● What is homology?: homology is some similarity of biological organisms derived from the common ancestor. The characters of the DNA sequences share a common evolutionary history.
● Does sequence similarity induce homology?: No, the similar sequences can evolve independently. It called an evolutionar convergence.
● Orthology versus Paralogy versus Homology?:
Orthology: two genes in different organisms that have the same ancestor are called orthologous
Paralogy: two copies of the same gene in the same species, created by gene duplication, are called paralogous.
Homology: genes, that are derived from the common ancestor, are called homologous. Homology includes the orthology and pathology
● What's a gene duplication?: gene duplication is a duplication of a region of DNA that contains a gene inside one genome.

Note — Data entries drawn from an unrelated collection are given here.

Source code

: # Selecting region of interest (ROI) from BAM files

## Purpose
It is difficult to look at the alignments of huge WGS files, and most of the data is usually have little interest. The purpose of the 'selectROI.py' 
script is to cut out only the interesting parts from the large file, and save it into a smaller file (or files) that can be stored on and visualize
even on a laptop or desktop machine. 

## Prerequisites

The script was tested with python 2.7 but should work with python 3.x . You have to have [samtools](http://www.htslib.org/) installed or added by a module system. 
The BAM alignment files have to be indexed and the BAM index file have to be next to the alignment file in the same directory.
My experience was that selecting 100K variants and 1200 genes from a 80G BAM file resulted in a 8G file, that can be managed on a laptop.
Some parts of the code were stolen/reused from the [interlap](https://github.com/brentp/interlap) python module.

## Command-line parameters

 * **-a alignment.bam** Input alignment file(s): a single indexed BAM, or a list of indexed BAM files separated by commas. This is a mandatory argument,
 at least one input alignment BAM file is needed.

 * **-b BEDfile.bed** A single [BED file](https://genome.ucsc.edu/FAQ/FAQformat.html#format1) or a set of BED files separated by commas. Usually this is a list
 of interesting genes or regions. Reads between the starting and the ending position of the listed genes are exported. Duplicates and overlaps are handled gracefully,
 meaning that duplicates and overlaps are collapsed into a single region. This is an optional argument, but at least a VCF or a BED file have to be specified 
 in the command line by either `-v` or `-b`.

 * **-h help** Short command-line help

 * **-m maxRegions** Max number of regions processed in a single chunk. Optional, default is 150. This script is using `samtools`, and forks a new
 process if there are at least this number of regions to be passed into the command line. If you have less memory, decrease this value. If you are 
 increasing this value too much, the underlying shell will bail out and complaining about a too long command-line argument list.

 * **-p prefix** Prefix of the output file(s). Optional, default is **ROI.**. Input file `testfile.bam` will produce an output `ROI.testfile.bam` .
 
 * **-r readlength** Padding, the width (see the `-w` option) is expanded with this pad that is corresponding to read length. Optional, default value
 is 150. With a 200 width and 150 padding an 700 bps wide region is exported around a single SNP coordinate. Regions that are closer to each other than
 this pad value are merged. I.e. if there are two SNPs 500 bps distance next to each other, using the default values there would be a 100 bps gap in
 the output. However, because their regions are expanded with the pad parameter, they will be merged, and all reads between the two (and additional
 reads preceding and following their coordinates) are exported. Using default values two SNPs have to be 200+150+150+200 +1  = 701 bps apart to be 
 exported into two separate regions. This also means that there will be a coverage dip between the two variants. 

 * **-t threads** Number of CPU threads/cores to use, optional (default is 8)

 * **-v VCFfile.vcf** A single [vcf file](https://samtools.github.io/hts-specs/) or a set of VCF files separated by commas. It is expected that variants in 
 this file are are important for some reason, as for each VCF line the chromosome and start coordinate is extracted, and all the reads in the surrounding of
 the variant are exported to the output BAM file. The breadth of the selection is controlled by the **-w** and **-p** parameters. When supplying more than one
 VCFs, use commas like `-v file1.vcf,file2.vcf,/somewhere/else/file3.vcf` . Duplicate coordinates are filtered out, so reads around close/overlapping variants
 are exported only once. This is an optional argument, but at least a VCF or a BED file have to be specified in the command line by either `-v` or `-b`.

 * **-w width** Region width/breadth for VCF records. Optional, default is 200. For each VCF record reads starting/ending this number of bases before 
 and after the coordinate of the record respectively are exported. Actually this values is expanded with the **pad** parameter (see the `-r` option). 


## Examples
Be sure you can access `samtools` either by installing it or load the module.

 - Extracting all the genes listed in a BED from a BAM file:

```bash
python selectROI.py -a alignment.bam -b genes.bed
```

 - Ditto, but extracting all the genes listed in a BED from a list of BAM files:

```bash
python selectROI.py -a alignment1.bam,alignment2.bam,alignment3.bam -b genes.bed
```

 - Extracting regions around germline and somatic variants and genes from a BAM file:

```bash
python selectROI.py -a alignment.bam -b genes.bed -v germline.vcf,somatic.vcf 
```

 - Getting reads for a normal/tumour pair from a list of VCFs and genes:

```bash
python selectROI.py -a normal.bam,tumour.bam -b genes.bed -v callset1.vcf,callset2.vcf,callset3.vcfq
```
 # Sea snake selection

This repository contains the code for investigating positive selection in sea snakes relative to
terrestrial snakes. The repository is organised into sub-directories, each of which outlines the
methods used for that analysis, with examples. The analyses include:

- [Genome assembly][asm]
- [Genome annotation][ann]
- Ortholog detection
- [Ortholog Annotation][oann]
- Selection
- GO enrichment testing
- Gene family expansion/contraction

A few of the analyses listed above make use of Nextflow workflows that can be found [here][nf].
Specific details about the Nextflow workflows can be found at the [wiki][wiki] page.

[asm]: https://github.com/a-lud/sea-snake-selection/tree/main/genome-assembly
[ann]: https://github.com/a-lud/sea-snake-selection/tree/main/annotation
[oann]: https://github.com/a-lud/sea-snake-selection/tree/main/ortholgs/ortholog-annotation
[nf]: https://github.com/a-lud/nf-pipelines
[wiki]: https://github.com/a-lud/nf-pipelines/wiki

This is a very frequent event.
● How can we assess the quality of an MSA?: We can use different criteria. The main criteria the Sum of Pairs measure.
● How do we compute the SP score?: SP score: sum of pairs score. Score each MSA site (column) and then add up the scores over all sites. Penalize the mismatches and gaps, give points for matches. However, the MSA with the maximal SP score does not guaranteed represent the true evolutionary history.
● What are MSAs good for? MSA is used to allign the DNA sequences of different organisms with each other. This alignment can be used for phylogenic reconstruction.
● Can we build an MSA with an optimal SP score?: Yes, we can use a n-dimensional dynamic programming, but it is requires the exponential time and space.
● What's the time complexity?: if all of the sequences have the length m, and there are n sequences, there are mmm*...*m n times operations and tables cells, also m^n time and space consumption.
● How does the star alignment heuristic work?: pick an optimal center sequence. Align all remaining sequences to the central sequence using a pairwise sequence alignment algorithm. The central sequence can be found by computing all optimal pair-wise alignments - for n sequences n^2 pair-wise alignments, and selecting the sequence with the largest similarity to all other sequences. This is an approximation algorithm, that produces the < 0.5*Optimum SP score. Not used in the practice.
● How is the tree alignment problem defined?: Evolutionary tree for the sequences is given - leaves of the evolutionary tree. Task: find an assignment of sequences to the inner nodes such that the sum over the similarity scores on all brances is maximized.
● Can you compute a tree alignment score on a given tree?: yes, calculate the differences between leaves and nodes and the differences betweeen the nodes, and calculate the sum. Linear complexity.
● How do practical approaches for MSA work?: Create pair-wise distance matrix. Then build a tree from thes pairwise distance matrix with the hierarchical clustering approaches. This tree is called guide tree. Then traverse this tree from the leaves to the root to bild the alignments in the nodes.